Sex Myths: Is Oral Sex Really Sex?

Open mouth in red lipstick. Adrianna Williams / Stone / Getty Images

For my first article in a new series about sex myths, I'm going to start by tackling a pervasive one - that oral sex isn't actually sex. A lot of people would like to blame the origin of this sex myth on Bill Clinton. However, the truth is that people have been arguing about whether oral sex is really sex since long before the late 1990s.

But is it a sex myth? Whether oral sex is sex comes down to how you define sex.

There is no single answer. To figure out whether this is truly a sex myth, we first need to determine what people really want to know when they're asking "Is oral sex really sex?" They might be wondering:

  1. Would having oral sex mean that I was being unfaithful to my romantic partner? Is oral sex cheating?!?!
  2. If I have oral sex, will I still be a virgin?
  3. Does having oral sex put me at risk of getting an STD?
  4. Is oral sex against my religion?

    ... or any one of a number of other questions.

Some of these questions do not have simple answers. Others are more clear cut.

  1. Most people in committed monogamous relationships would consider oral sex to be cheating. However, some partners might consider it to be less of an indiscretion than vaginal intercourse or anal sex.
  2. As for whether oral sex takes away a person's virginity - that is also a subjective question. Some people consider virginity to be solely a question of whether they've engaged in vaginal intercourse. That means they can remain virgins while having oral sex and anal sex as well as other sexual experiences. Other people think that anal intercourse "counts" but oral sex doesn't. Some people even think that masturbation with a dildo makes a girl no longer a virgin because it can disrupt her hymen (if she has one.)
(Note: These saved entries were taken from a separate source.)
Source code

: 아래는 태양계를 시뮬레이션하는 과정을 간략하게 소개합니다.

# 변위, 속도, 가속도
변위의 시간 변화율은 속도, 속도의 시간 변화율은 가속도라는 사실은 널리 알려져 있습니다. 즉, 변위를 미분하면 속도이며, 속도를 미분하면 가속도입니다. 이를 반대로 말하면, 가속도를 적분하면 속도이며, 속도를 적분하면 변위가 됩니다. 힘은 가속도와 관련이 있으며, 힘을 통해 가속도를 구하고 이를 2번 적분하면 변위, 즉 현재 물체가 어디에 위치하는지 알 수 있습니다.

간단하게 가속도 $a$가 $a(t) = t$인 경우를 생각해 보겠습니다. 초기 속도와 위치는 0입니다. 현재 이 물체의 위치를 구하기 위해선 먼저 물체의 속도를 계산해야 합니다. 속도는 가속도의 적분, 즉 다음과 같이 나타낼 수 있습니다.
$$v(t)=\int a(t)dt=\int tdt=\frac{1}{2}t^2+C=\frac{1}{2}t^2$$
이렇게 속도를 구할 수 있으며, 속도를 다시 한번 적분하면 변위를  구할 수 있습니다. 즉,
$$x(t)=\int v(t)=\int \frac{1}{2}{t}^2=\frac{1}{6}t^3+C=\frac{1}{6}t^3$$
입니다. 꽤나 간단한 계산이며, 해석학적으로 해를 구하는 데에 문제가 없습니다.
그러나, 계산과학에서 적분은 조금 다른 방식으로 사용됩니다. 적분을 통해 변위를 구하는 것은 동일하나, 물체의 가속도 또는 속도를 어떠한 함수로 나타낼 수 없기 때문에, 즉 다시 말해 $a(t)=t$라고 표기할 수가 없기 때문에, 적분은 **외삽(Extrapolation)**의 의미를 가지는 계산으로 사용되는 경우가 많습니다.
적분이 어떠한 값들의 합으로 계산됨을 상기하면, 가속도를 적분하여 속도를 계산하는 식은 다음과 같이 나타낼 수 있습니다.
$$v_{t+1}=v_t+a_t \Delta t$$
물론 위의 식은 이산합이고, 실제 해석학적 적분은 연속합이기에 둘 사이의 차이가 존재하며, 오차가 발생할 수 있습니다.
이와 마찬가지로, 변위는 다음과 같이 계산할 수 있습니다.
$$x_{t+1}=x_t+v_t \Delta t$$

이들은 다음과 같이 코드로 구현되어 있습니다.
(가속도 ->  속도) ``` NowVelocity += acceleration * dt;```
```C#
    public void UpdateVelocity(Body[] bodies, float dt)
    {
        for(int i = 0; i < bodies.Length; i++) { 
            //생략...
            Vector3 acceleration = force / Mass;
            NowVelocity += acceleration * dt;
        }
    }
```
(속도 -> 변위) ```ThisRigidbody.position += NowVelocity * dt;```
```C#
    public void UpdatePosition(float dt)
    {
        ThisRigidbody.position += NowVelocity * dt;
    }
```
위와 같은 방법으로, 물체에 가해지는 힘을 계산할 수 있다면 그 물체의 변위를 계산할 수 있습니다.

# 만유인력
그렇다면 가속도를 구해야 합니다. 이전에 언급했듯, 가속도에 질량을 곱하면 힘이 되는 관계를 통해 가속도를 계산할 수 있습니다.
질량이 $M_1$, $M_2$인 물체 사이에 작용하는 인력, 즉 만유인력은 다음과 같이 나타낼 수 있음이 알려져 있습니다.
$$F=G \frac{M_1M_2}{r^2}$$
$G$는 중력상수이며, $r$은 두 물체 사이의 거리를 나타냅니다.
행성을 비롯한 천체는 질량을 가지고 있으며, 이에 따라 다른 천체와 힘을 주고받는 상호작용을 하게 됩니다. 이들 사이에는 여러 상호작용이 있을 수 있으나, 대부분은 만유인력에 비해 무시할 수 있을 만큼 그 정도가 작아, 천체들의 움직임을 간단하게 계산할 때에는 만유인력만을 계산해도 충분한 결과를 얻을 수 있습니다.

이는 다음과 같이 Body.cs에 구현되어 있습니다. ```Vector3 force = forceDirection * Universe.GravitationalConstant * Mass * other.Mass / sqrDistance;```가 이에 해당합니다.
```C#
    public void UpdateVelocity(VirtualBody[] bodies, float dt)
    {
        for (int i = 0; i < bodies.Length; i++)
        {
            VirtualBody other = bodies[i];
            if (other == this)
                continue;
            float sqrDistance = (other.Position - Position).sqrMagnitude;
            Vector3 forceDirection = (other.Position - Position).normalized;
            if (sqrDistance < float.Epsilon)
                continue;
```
    If remaining a virgin is important to you, then it is up to you to determine what virginity means . Only once you've done that can you decide if oral sex is something you want to explore. However, it is important to keep in mind that virginity means different things to different people. If the word comes up in conversation, its meaning needs to be discussed.
  1. Oral sex isn't safe sex. Although HIV transmission through oral sex isn't very common, it does happen. Oral sex can also spread many other STDs. The risk of getting an STD by oral sex can be reduced by using a condom or other barrier. However, if your definition of sex is something that can spread STDs, then there is no question. Oral sex is most assuredly sex.
  1. This last one can be quite difficult for some religious people to answer. The answer depends not only on the religion in question but on changing interpretations of religious texts.

So is the statement "Oral sex isn't really sex" a sex myth or is it the truth? It all comes down to how you interpret the question. Still, I think that the weight of the evidence is leaning toward...


Some small fraction of the population really does only define sexual behavior as activities that can lead to conception. However, most people who are asking whether oral sex is sex aren't asking whether oral sex can get them pregnant. (Barring extraordinary circumstances, that answer is NO.)

What most people want to know, when they're asking if oral sex is sex, is whether oral sex:

  1. could violate the rules of an exclusive sexual relationship,
  2. might get them in trouble with their parents or their church,
  3. puts them at risk for a sexually transmitted disease or other negative outcome.

To all of those questions, the answer is most assuredly yes.